* [EXERCISE DETAILS]
Return, from the material below, each line in which the word "lines" is present.

:::

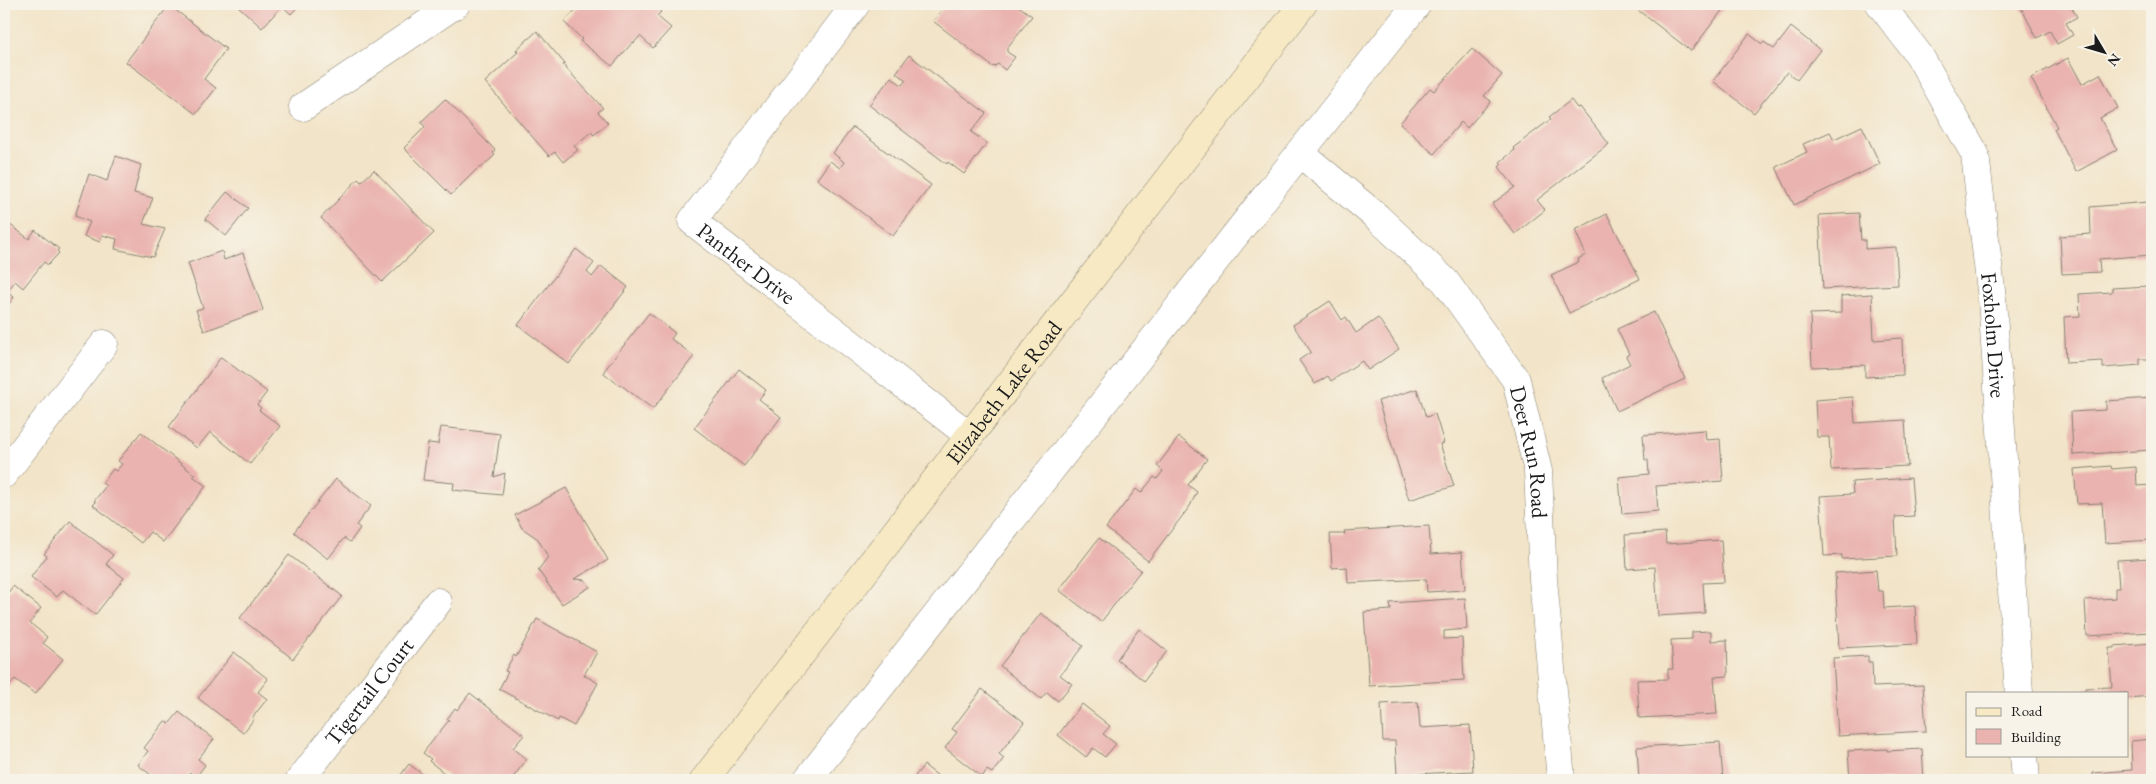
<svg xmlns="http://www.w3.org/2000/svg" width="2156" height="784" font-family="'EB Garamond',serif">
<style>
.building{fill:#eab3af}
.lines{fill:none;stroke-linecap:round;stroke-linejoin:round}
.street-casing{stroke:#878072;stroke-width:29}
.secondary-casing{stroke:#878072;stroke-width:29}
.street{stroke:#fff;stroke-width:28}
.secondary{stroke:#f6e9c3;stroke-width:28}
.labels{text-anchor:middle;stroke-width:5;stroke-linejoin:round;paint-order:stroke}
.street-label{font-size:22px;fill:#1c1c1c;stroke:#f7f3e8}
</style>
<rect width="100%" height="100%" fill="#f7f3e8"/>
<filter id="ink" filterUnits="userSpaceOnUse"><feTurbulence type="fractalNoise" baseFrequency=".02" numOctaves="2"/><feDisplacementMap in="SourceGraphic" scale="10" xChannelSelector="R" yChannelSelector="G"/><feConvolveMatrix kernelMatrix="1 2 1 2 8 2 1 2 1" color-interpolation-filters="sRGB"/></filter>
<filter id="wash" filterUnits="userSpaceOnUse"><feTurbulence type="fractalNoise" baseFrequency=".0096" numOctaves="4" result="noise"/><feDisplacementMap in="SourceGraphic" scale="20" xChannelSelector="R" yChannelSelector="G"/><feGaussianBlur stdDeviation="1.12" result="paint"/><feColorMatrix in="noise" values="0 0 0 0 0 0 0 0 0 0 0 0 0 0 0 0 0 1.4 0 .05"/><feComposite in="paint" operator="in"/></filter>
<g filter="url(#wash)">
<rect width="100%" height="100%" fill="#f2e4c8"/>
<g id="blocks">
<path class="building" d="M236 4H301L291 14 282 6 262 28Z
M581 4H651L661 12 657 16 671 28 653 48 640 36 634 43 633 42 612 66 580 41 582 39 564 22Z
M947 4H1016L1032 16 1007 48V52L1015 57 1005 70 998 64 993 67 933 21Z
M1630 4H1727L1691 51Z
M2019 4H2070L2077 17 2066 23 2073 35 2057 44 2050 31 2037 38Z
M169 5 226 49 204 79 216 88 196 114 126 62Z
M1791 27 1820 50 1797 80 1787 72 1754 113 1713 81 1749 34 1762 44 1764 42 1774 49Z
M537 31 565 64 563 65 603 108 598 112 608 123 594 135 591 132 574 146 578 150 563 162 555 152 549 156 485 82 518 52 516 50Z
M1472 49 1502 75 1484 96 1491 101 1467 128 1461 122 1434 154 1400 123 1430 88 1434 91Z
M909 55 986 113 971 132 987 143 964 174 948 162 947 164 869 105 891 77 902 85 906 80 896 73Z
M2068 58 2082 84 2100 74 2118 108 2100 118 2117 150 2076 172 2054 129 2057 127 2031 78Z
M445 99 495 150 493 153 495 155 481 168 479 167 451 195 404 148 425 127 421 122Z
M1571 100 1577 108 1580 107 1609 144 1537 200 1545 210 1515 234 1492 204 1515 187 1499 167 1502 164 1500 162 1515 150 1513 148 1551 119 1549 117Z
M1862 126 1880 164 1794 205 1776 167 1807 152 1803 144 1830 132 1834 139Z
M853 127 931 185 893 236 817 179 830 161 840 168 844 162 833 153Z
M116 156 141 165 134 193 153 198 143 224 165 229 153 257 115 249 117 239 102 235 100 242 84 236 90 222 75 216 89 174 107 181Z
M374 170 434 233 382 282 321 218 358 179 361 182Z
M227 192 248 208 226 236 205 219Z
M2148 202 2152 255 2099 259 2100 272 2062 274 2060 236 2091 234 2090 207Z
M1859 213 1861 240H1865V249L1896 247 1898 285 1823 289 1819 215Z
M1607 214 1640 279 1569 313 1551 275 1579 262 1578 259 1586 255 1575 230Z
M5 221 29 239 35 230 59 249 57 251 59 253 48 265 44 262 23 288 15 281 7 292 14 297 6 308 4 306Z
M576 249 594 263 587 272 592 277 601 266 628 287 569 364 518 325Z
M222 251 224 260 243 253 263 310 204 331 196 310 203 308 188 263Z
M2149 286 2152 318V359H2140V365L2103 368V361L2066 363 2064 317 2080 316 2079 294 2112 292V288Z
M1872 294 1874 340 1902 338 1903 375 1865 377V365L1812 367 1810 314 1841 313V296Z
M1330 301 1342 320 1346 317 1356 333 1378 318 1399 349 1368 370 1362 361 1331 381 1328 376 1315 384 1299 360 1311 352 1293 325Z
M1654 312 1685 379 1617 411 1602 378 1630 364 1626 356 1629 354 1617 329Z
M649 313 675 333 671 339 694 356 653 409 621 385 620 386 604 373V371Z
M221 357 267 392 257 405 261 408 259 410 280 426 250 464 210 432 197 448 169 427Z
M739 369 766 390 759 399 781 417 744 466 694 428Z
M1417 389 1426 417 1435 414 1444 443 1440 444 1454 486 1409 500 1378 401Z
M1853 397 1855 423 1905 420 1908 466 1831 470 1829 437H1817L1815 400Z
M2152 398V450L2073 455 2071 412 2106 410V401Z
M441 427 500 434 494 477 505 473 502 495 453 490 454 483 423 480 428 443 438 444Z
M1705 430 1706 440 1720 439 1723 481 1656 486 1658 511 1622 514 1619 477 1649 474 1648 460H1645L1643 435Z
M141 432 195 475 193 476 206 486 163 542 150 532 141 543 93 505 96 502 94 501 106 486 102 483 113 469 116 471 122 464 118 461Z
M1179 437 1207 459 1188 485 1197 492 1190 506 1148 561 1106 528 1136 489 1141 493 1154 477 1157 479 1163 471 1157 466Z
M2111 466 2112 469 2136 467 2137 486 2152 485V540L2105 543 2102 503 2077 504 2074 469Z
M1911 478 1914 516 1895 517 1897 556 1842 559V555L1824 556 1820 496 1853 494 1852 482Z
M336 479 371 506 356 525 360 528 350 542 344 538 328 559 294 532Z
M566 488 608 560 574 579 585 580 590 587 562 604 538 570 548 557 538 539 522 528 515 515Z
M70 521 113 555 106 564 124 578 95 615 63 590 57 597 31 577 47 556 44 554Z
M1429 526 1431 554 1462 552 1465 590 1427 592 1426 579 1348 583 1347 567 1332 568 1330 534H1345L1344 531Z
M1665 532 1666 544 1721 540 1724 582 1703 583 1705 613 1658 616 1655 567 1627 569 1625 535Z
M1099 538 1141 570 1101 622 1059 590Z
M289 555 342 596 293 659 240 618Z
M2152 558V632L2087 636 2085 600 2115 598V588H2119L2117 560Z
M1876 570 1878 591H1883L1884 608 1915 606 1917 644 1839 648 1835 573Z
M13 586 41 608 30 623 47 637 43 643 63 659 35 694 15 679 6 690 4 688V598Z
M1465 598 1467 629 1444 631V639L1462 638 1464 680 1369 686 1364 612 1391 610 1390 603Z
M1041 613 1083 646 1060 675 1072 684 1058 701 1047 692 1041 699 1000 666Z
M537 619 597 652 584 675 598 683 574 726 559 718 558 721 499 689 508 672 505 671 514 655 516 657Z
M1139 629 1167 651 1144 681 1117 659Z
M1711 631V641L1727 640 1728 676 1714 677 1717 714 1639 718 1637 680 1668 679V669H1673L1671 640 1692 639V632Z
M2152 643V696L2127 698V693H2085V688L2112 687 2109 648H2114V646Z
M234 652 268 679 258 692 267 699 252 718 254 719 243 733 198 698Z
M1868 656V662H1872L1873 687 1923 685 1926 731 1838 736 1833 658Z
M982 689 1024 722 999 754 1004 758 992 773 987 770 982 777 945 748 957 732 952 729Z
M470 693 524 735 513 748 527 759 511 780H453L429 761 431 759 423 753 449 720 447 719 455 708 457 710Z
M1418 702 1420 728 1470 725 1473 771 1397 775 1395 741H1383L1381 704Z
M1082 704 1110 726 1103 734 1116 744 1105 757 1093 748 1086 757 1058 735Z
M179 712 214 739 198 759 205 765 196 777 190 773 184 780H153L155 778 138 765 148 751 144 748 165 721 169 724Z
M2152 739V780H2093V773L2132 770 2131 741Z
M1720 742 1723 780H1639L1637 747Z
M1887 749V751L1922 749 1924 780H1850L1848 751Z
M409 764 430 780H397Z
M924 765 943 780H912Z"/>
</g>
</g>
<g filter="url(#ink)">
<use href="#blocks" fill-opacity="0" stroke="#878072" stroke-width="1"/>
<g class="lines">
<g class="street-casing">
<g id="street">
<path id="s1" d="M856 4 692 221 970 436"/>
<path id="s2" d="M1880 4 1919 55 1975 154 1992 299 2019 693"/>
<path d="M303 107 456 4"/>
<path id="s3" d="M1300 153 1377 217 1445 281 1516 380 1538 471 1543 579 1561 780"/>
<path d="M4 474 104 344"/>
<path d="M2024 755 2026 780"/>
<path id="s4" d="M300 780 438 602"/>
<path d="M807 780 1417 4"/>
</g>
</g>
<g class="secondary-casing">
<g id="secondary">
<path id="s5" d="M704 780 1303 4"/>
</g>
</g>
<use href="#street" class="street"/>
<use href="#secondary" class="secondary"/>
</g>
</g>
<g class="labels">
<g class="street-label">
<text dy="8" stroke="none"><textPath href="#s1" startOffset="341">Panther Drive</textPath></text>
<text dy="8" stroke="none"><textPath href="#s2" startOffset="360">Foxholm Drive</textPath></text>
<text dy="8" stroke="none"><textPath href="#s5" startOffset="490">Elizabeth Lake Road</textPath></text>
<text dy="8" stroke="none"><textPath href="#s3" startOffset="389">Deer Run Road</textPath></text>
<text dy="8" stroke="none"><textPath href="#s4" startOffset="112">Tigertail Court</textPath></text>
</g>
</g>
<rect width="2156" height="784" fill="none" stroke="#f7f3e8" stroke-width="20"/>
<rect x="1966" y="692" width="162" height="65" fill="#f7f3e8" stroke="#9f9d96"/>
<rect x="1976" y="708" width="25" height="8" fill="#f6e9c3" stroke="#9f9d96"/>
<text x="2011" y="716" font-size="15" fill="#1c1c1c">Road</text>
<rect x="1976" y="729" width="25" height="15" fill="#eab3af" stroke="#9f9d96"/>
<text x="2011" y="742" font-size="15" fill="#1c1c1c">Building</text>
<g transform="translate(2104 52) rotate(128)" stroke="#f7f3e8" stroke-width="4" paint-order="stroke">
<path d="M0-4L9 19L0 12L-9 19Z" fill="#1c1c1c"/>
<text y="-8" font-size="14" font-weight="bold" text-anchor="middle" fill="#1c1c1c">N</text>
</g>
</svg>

:::

* [SOLUTION TO THIS PROBLEM]
.lines{fill:none;stroke-linecap:round;stroke-linejoin:round}
<g class="lines">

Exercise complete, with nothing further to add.